CVC - central venous catheter

Updated: Jul 23, 2023

CVC is an acronym that stands for Central Venous Catheter. The CVC is a plastic cannula inserted directly into a large caliber vein (internal jugular, subclavian, femoral) and which arrives in the superior or inferior vena cava, based on the positioning site.

Sistema venoso
Venous system

CVCs have multiple uses, such as drug administration and parenteral nutrition, central venous pressure monitoring, hemodialysis, etc. The central veins, in fact, compared to the peripheral veins, can be approached with catheters of greater diameter, and therefore allow higher flows, and are more resistant to any toxic insults of the substances that are introduced.

There are CVCs of various types and sizes, according to the use they are intended for. For example, in emergency conditions, when it is not possible to find other venous accesses, a CVC of generally small dimensions is positioned, to allow blood sampling and the infusion of drugs, liquids and so on. In patients who must undergo dialysis, on the other hand, the CVCs are larger because work on higher flows; in these cases, three-way catheters are used: one way for aspiration; one way for injection; the smaller way, accessory, for other uses.

Furthermore, CVCs can be differentiated into tunneled or non-tunneled. Non-tunneled CVCs are inserted directly into the vein.

Tunneled CVCs run for a few cm inside a subcutaneous tunnel before entering the vein. This precaution reduces the risk of infection and also the risk of accidental removal. For these reasons, tunneled CVCs are preferred when prolonged central catheterization is required (such as for prolonged hemodialysis, for example).


N: needle. IJV: internal jugular vein
N: needle.
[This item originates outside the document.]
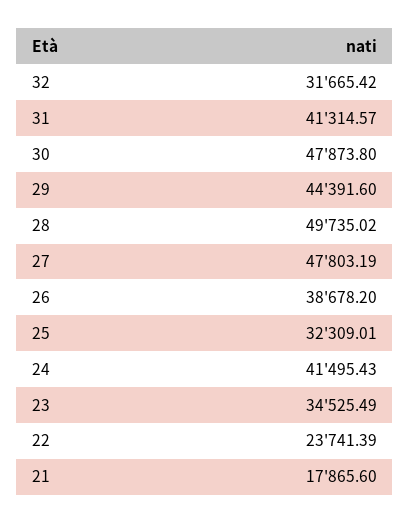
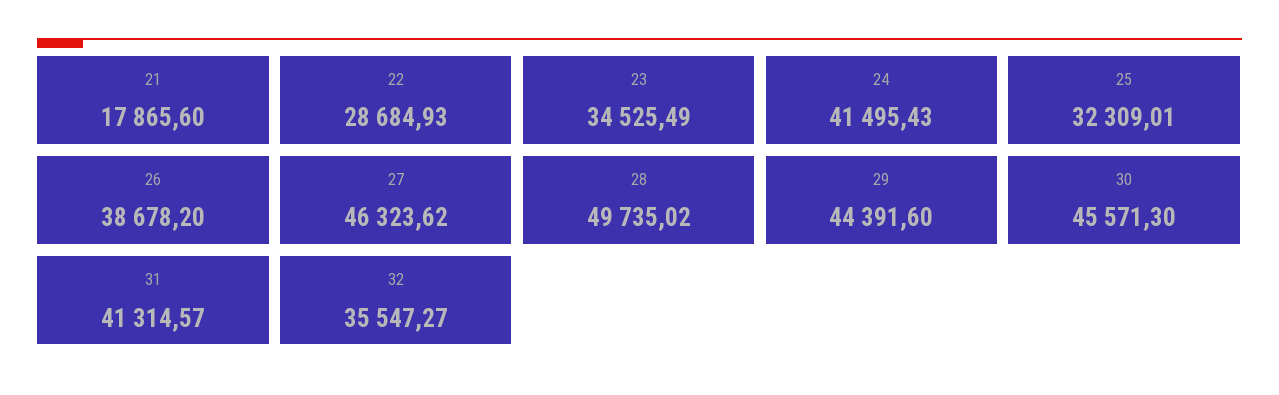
32: 31665.42 -> 35547.27
30: 47873.8 -> 45571.3
27: 47803.19 -> 46323.62
22: 23741.39 -> 28684.93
IJV: internal jugular vein

CVC placement is a sterile procedure that does not require an operating room. After preparation of the operating field, local anesthesia and ultrasound-guided puncture of the chosen vein are performed. The puncture can also be performed using anatomical landmarks, without ultrasound guidance, but this approach, the old one, is burdened by greater risks of complications and fewer chances of success. It is therefore always preferable and advisable to use ultrasound guidance, except in situations in which the ultrasound is not immediately available.

After vein access, the catheter is advanced along the venous bed to the superior or inferior vena cava, depending on the access site.

If the procedure is performed in the angiography suite, the correct catheter position can be verified by fluoroscopy (x-rays), otherwise, the x-rays control will be carried out at the end of the procedure.

Post-procedure chest X-rays are mandatory to assess the catheter position but also to evaluate any pulmonary complication. If the CVC is placed in the subclavian vein or in the internal jugular vein, the pleura could be inadvertently punctured. The air could then collects between the lung and the internal part of the rib cage, a condition called "pneumothorax". If small, pneumothorax is often not symptomatic and resolves spontaneously within a few days. The larger ones could lead to a collapse (atelectasis) of the lung with subsequent breathing difficulties. In these cases, a chest drainage tube must be positioned.

Serious complications, then, although rare, can occur. Therefore, CVCs should always be positioned by well-trained personnel, who also know how to deal with any type of complication, from massive pneumothorax to hemorrhage.